┌─ Selected passage

G DATA also developed the anti-ransomware technology. It reliably protects against unwanted hard disk encryption. For private customers this component is switched on by default, business customers need to activate the function manually. They are advised accordingly when setting up the G DATA software. The technology checks in the background to see whether suspicious commands such as mass encryption of files are triggered without an active user input. "Anti-Ransomware technology is often an early warning system for us," says Siebert. "If a previously unrecognized file performs malicious actions, we can request it for deeper analysis and use the information obtained to roll out broad protection for all users.”
Behavior-based detection of malware
The G DATA Behavior Blocker - the behavior-based defense against malware - is another next-generation technology. It blocks suspicious actions on the basis of certain pre-defined indicators.
This form of behavior-based malware detection detects, for example, when programs automatically create autostart entries or change other suspicious values in the Windows system database (registry). This is especially the case with file less malware. In addition, .exe or .dll files are detected that want to copy themselves into the system32 directory. Similarly suspicious is a change in the hosts files – which can relay requests to certain IP addresses or web pages to another address. This attack was used for attacks on online banking in the past. If some of these features are detected together, a recognition is triggered.

└─
┌─ Listed entries

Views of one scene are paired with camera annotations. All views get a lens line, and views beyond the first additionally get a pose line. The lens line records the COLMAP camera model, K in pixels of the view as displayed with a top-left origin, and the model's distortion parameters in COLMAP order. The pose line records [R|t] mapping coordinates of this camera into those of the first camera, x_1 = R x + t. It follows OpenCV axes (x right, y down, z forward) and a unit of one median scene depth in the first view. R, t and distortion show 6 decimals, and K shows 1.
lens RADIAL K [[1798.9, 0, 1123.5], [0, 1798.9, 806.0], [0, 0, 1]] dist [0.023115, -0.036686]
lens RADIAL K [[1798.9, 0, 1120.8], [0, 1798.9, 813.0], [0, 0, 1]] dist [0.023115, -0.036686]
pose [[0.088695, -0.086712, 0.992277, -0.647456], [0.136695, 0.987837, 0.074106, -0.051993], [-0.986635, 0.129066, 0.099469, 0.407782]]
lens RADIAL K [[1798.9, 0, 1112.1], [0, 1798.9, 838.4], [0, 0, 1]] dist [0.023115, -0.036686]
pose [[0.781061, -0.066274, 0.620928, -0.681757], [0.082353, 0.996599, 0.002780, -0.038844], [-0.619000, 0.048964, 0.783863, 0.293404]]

└─

Task 1 — List every suspicious action that the G DATA malware protection text gives as an example of what the Behavior Blocker detects.
Task 2 — From the G DATA malware protection text, extract the passage from "Behavior-based detection of" up to and including "recognition is triggered.".
Task 3 — Extend the text on G DATA's malware protection technologies, picking up after its final sentence.

Task result 1 —
- Programs automatically creating autostart entries
- Programs changing other suspicious values in the Windows system database (registry)
- .exe or .dll files trying to copy themselves into the system32 directory
- A change in the hosts files

Task result 2 —
Behavior-based detection of malware
The G DATA Behavior Blocker - the behavior-based defense against malware - is another next-generation technology. It blocks suspicious actions on the basis of certain pre-defined indicators.
This form of behavior-based malware detection detects, for example, when programs automatically create autostart entries or change other suspicious values in the Windows system database (registry). This is especially the case with file less malware. In addition, .exe or .dll files are detected that want to copy themselves into the system32 directory. Similarly suspicious is a change in the hosts files – which can relay requests to certain IP addresses or web pages to another address. This attack was used for attacks on online banking in the past. If some of these features are detected together, a recognition is triggered.

Task result 3 —
"To ensure recognition performance, several 100,000 samples are processed daily in the G DATA SecurityLabs. They are executed in a large cluster of automatic analysis systems ("sandboxes"). The features gained are stored in a huge graph-based database in the form of several million new nodes every day and connections between these nodes," says Siebert. This makes it possible to identify which characteristics in which combination and weighting should lead to recognition. Machine-learning methods are also used to support this process.
This is how we protect customers against yet-unknown threats.